Inverting the Pyramid: The History of Soccer Tactics by Jonathan Wilson

Inverting the Pyramid is a pioneering soccer book that chronicles the evolution of soccer tactics and the lives of the itinerant coaching geniuses who have spread their distinctive styles across the globe.

Through Jonathan Wilson's brilliant historical detective work we learn how the South Americans shrugged off the British colonial order to add their own finesse to the game; how the Europeans harnessed individual technique and built it into a team structure; how the game once featured five forwards up front, while now a lone striker is not uncommon.

Inverting the Pyramid provides a definitive understanding of the tactical genius of modern-day Barcelona, for the first time showing how their style of play developed from Dutch “Total Football,” which itself was an evolution of the Scottish passing game invented by Queens Park in the 1870s and taken on by Tottenham Hotspur in the 1930s. Inverting the Pyramid has been called the “Big Daddy” (Zonal Marking) of soccer tactics books; it is essential for any coach, fan, player, or fantasy manager of the beautiful game.

Category:Soccer, Sports History
Publisher:Nation Books (November 5, 2013)
Format:Paperback (464 pages)
Start Date:January 19, 2021
End Date:September 3, 2021
My Rating:6/10

Inverting the Pyramid is an incredibly well researched book. So well researched in fact that at times it felt I was reading actually reading a textbook. The incredible detail in which certain historic games are described is both exhilarating and painfully boring. That’s not to say that I don’t appreciate the amount of work that much have gone into researching and writing this book. Rather, I think it has shown me that my interests lie primarily in the the present and future of football/soccer and not as much in the past as I had assumed.

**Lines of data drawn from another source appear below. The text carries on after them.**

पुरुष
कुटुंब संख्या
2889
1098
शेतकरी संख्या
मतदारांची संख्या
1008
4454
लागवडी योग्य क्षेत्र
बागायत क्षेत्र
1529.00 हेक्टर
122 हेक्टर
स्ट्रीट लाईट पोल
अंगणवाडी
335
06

Football before the 2000s (and even in the early 2000s to some degree) is a bit of a blurry image for me. I of course am familiar with many of the major highlights that get resurected from time to time (England at the ‘66 World Cup, Maradona’s “Hand of God” goal at the ‘86 World Cup) but most everything else from before the 21st century is effectively nonexistant to me. I realize this is largely on me for not spending time looking into the history of the sport and how we got where we are today. Yet at the same time, I’m not all that interested in putting time into it. I’m happy to watch my favorite teams play on the weekend, talk to friends about recent transfer, and complain about tactical decisions made by coaches like many others around the globe. None of these activities necessarily require a solid understanding of the sport from 20+ years ago for me to enjoy. And that’s why I watch football: because I enjoy it.

To summarize, I recognize that Interting the Pyramid is both thorough and well written. However, I have also recognized that this book was not written for me and that large swaths of the its text cover timeframes and topics that I frankly have no interest in learning about. I don’t regret reading it (I rarely do), but I don’t see myself thinking back fondly on it any time soon.